Bez ryzyka walutowego?

– Dla inwestorów zagranicznych, którzy lokują środki zebrane w euro, inwestycje w sektor PRS wiążą się z ryzykiem kursowym – ponieważ czynsze w tym segmencie są przynajmniej częściowo, a zazwyczaj w dużej mierze, wyrażone w złotych. To sytuacja odmienna niż w przypadku nieruchomości komercyjnych – takich jak biura, magazyny czy centra handlowe – gdzie czynsze w zdecydowanej większości denominowane są w euro. Z tego powodu zachodni inwestorzy rzadko interesowali się sektorem PRS, ponieważ w kalkulacjach rentowności musieli uwzględniać koszty zabezpieczenia ryzyka kursowego, co obniżało atrakcyjność projektów – tłumaczy Katarzyna Kopczewska.

Podkreśla, że w przypadku funduszy REIT sytuacja wygląda inaczej.

– Założeniem funduszy REIT jest angażowanie kapitału zebranego w złotych, a więc inwestowanie w sektor PRS – w którym czynsze również są w złotówkach – nie generuje ryzyka walutowego.

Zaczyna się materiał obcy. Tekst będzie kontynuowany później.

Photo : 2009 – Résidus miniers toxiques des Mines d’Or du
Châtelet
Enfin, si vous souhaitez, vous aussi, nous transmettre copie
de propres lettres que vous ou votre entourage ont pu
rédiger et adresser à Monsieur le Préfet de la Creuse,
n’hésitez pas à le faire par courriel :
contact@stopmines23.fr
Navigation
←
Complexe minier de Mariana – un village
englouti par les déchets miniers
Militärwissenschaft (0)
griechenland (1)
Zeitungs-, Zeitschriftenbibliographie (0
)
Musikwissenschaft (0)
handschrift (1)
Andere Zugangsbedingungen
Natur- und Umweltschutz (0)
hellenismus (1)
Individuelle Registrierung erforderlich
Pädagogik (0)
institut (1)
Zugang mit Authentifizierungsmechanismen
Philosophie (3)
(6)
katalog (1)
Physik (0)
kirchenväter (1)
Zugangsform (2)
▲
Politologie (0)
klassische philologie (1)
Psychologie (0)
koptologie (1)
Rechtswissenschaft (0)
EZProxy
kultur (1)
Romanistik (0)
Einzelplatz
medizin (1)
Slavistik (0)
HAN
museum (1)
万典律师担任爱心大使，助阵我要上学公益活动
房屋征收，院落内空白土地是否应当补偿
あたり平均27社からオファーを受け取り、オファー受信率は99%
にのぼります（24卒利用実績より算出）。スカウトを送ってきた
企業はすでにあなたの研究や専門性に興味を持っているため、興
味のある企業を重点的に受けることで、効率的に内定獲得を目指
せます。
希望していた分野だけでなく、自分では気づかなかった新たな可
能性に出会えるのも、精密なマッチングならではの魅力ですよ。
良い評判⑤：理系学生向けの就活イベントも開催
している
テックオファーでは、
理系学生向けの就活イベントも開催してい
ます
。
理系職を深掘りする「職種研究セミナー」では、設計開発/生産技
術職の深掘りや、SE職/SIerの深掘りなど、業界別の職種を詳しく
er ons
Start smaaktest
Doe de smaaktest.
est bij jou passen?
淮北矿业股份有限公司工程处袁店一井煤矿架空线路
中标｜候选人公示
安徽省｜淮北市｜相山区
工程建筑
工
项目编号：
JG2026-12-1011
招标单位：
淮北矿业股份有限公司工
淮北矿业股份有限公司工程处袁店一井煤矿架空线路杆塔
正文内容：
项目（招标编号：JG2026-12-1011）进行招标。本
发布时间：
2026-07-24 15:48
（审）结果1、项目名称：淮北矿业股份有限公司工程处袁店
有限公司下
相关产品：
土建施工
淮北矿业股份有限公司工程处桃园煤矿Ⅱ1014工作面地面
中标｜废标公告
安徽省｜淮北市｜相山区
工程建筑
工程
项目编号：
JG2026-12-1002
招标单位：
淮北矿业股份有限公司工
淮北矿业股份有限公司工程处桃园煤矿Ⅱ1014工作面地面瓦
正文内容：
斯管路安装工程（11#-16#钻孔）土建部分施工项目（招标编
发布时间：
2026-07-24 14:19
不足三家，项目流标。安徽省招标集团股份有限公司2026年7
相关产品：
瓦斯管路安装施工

To sprawia, że jest to naturalny kierunek dla takich platform inwestycyjnych – dodaje ekspertka.

Oczywiście jednym z wyzwań związanych z wprowadzeniem funduszy REIT na polski rynek pozostaje edukacja inwestorów. Nowy instrument wymaga odpowiedniego przygotowania i zrozumienia, aby był wykorzystywany świadomie i efektywnie.

– Warto jednak podkreślić: fundusze REIT mogą być bezpiecznym mechanizmem inwestycyjnym, a jednocześnie sposobem na zaangażowanie polskiego kapitału w rozwój rynku nieruchomości – pod pełną kontrolą, opartą na giełdzie i regulowanym obrocie akcjami. Nie każdy Polak ma dziś środki na zakup mieszkania pod wynajem, a fundusze REIT dają możliwość pośredniego uczestniczenia w tym rynku. To szczególnie ważne w sytuacji, gdy presja na rynek mieszkaniowy jest ogromna – również z powodu napływu obywateli Ukrainy. Takie rozwiązania mogą pomóc ustabilizować rynek – zarówno z perspektywy inwestorów, jak i najemców – podkreśla poseł PSL / Trzeciej Drogi.

Główne wnioski

  1. Fundusze REIT w Polsce są coraz bliżej, ale wciąż brak szczegółowych regulacji. Mimo wieloletnich dyskusji i obecności funduszy REIT w większości państw rozwiniętych, w Polsce nadal nie wdrożono odpowiednich przepisów. Ministerstwo Finansów zapowiada ich wprowadzenie w ramach szerszej reformy rynku kapitałowego, ale konkretne daty i założenia nie zostały jeszcze podane. Propozycje budzą nadzieje na rozwój rynku nieruchomości, ale też obawy o skutki społeczne.
  2. Obawy dotyczące wpływu funduszy REIT na ceny mieszkań są najczęściej przesadzone – o ile wprowadzone zostaną odpowiednie zabezpieczenia. Eksperci podkreślają, że fundusze REIT o profilu mieszkaniowym będą miały ograniczony wpływ na rynek, szczególnie w początkowym okresie. W większości przypadków będą inwestować w nieruchomości komercyjne lub budować własne zasoby mieszkaniowe, a nie konkurować z osobami fizycznymi o mieszkania z rynku. Kluczowe będzie jednak wprowadzenie mechanizmów chroniących rynek przed spekulacją, np. zakazów skupu mieszkań z rynku wtórnego.
  3. Fundusze REIT mogą być szansą na zaangażowanie krajowego kapitału i zwiększenie dostępności inwestowania. Nowa forma prawna pozwoliłaby drobnym inwestorom uczestniczyć w rynku nieruchomości – także poprzez giełdę – bez potrzeby bezpośredniego zakupu mieszkań. Przy preferencyjnym opodatkowaniu (np. 10 proc. od najmu, brak PIT od dywidendy) i wysokim poziomie wypłat (min. 90 proc. zysków), fundusze REIT mogłyby stać się atrakcyjną alternatywą inwestycyjną i jednocześnie narzędziem do pobudzania budownictwa czynszowego w złotówkach, bez ryzyka kursowego.